Extracted records
════════

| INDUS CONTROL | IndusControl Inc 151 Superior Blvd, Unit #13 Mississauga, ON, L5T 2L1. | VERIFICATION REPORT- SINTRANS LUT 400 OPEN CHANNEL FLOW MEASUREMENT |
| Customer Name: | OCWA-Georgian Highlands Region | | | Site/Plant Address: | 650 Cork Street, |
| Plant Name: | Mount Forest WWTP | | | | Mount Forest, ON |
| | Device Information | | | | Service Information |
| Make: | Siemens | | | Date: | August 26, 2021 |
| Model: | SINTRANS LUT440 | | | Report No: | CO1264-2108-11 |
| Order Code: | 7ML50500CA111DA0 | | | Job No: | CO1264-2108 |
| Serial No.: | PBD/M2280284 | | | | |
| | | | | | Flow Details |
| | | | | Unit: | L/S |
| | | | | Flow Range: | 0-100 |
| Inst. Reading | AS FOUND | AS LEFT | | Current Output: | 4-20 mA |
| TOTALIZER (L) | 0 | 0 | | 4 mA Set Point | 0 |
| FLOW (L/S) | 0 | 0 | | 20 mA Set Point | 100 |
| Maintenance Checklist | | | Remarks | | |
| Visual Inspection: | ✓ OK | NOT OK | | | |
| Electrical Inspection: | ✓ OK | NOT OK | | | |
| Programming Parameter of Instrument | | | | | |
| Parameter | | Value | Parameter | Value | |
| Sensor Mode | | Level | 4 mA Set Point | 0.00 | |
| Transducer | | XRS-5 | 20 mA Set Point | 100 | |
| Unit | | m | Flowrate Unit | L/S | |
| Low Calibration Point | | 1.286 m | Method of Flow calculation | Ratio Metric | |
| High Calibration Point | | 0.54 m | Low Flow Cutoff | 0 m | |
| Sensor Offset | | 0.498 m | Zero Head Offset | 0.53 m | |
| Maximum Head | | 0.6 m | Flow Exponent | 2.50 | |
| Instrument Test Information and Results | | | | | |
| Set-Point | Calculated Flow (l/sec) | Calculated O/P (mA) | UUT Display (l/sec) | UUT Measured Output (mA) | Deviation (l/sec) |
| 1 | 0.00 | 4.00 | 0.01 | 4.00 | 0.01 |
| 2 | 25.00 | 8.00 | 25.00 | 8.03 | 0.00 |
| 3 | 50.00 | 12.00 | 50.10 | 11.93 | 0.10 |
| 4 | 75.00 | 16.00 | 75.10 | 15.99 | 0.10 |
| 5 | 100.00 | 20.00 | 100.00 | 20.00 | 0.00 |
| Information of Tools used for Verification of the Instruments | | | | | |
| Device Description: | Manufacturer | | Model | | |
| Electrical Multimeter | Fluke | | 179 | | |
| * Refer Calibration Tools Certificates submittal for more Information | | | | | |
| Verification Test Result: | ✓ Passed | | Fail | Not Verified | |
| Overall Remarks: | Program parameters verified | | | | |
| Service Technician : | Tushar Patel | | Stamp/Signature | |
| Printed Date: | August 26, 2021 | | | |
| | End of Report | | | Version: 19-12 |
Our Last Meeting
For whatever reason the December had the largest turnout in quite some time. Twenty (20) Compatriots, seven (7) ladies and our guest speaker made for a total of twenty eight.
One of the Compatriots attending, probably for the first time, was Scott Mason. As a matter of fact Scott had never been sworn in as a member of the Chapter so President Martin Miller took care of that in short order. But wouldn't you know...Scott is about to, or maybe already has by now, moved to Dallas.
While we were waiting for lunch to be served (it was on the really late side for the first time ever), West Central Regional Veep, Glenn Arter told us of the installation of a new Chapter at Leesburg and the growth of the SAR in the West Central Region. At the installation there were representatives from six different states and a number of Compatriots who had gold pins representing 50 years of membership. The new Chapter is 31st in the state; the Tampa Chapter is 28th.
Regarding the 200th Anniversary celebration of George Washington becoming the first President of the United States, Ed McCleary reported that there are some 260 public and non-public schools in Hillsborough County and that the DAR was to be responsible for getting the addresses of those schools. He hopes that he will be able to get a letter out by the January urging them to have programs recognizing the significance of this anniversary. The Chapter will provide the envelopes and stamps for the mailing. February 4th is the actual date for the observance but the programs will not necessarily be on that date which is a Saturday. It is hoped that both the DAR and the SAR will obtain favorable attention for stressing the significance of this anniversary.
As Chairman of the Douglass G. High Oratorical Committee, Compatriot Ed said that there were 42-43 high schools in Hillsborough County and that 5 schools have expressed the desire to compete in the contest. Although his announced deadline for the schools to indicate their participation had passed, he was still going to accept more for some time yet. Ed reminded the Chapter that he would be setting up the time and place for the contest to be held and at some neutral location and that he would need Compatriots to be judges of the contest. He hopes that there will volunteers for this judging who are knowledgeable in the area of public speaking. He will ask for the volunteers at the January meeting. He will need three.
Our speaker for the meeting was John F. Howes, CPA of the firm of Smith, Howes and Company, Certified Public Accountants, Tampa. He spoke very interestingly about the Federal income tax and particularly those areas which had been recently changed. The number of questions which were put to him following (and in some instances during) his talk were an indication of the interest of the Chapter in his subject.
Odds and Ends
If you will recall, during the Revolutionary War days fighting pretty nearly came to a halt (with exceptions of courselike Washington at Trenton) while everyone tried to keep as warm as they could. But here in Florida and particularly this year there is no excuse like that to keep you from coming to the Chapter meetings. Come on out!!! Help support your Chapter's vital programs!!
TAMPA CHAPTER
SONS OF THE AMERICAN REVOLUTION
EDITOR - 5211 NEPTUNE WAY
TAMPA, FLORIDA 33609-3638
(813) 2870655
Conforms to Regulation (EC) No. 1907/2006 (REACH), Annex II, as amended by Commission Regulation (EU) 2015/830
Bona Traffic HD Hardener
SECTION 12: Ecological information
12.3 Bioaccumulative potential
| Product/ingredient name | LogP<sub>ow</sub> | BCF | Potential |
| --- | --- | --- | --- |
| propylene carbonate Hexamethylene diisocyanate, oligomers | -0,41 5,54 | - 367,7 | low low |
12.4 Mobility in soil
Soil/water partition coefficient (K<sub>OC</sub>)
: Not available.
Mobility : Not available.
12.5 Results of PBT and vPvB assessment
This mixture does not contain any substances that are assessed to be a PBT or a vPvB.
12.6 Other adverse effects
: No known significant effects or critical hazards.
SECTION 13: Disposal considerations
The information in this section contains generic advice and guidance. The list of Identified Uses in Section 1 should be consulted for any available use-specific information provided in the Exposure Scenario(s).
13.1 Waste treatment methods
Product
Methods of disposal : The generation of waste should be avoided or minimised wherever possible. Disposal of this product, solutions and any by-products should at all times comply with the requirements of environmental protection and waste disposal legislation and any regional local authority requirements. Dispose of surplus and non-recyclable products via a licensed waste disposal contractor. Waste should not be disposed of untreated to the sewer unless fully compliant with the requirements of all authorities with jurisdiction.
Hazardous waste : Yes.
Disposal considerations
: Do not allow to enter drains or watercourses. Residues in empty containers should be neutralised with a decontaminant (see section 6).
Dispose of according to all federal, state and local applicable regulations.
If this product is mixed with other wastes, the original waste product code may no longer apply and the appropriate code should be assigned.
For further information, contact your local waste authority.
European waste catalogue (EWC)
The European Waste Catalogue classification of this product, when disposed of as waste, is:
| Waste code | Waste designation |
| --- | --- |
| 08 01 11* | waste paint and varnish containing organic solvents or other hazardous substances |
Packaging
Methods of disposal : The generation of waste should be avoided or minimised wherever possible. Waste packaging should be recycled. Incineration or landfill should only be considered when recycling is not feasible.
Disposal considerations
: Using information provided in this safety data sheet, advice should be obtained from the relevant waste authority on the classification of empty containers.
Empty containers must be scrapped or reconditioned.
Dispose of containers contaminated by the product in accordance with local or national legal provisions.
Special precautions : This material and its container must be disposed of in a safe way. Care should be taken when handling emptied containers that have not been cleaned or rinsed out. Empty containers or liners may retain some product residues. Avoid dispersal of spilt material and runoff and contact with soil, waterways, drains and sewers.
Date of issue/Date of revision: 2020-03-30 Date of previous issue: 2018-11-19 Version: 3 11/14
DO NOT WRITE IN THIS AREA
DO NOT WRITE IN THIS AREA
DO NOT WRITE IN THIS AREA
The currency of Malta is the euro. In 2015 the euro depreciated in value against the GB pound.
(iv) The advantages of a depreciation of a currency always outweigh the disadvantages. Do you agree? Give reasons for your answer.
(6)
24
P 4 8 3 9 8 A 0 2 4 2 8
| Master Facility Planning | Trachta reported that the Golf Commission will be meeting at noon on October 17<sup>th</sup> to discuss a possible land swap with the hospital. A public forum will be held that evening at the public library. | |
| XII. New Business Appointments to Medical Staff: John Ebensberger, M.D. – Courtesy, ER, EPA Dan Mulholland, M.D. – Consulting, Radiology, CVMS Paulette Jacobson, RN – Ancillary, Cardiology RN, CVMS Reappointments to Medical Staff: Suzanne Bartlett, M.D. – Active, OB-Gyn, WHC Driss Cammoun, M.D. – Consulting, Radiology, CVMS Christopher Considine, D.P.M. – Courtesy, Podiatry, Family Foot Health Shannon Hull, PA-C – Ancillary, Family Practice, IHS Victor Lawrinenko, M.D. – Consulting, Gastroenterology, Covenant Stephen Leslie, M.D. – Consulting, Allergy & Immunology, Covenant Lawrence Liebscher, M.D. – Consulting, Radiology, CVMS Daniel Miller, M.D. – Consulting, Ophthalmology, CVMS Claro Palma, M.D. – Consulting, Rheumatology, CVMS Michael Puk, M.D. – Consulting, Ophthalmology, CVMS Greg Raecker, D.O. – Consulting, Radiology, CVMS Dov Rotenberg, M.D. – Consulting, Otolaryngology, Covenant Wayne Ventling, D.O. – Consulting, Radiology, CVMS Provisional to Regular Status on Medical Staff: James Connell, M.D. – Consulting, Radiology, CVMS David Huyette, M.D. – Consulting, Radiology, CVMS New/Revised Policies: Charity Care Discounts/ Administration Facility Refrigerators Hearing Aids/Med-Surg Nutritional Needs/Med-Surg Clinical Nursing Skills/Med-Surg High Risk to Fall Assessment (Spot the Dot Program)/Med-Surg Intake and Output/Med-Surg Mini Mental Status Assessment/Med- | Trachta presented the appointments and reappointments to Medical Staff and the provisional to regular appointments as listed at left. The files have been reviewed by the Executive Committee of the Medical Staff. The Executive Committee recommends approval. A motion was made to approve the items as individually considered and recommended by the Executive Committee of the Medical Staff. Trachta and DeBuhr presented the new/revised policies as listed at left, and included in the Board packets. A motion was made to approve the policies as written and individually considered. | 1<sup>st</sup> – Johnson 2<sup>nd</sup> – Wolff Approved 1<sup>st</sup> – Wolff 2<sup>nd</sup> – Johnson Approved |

════════

TASK DETAILS
Repeat the entries above exactly, from the first line through the line containing "0.01 | 4.00 | 0.01 |".

YOUR SOLUTION
| INDUS CONTROL | IndusControl Inc 151 Superior Blvd, Unit #13 Mississauga, ON, L5T 2L1. | VERIFICATION REPORT- SINTRANS LUT 400 OPEN CHANNEL FLOW MEASUREMENT |
| Customer Name: | OCWA-Georgian Highlands Region | | | Site/Plant Address: | 650 Cork Street, |
| Plant Name: | Mount Forest WWTP | | | | Mount Forest, ON |
| | Device Information | | | | Service Information |
| Make: | Siemens | | | Date: | August 26, 2021 |
| Model: | SINTRANS LUT440 | | | Report No: | CO1264-2108-11 |
| Order Code: | 7ML50500CA111DA0 | | | Job No: | CO1264-2108 |
| Serial No.: | PBD/M2280284 | | | | |
| | | | | | Flow Details |
| | | | | Unit: | L/S |
| | | | | Flow Range: | 0-100 |
| Inst. Reading | AS FOUND | AS LEFT | | Current Output: | 4-20 mA |
| TOTALIZER (L) | 0 | 0 | | 4 mA Set Point | 0 |
| FLOW (L/S) | 0 | 0 | | 20 mA Set Point | 100 |
| Maintenance Checklist | | | Remarks | | |
| Visual Inspection: | ✓ OK | NOT OK | | | |
| Electrical Inspection: | ✓ OK | NOT OK | | | |
| Programming Parameter of Instrument | | | | | |
| Parameter | | Value | Parameter | Value | |
| Sensor Mode | | Level | 4 mA Set Point | 0.00 | |
| Transducer | | XRS-5 | 20 mA Set Point | 100 | |
| Unit | | m | Flowrate Unit | L/S | |
| Low Calibration Point | | 1.286 m | Method of Flow calculation | Ratio Metric | |
| High Calibration Point | | 0.54 m | Low Flow Cutoff | 0 m | |
| Sensor Offset | | 0.498 m | Zero Head Offset | 0.53 m | |
| Maximum Head | | 0.6 m | Flow Exponent | 2.50 | |
| Instrument Test Information and Results | | | | | |
| Set-Point | Calculated Flow (l/sec) | Calculated O/P (mA) | UUT Display (l/sec) | UUT Measured Output (mA) | Deviation (l/sec) |
| 1 | 0.00 | 4.00 | 0.01 | 4.00 | 0.01 |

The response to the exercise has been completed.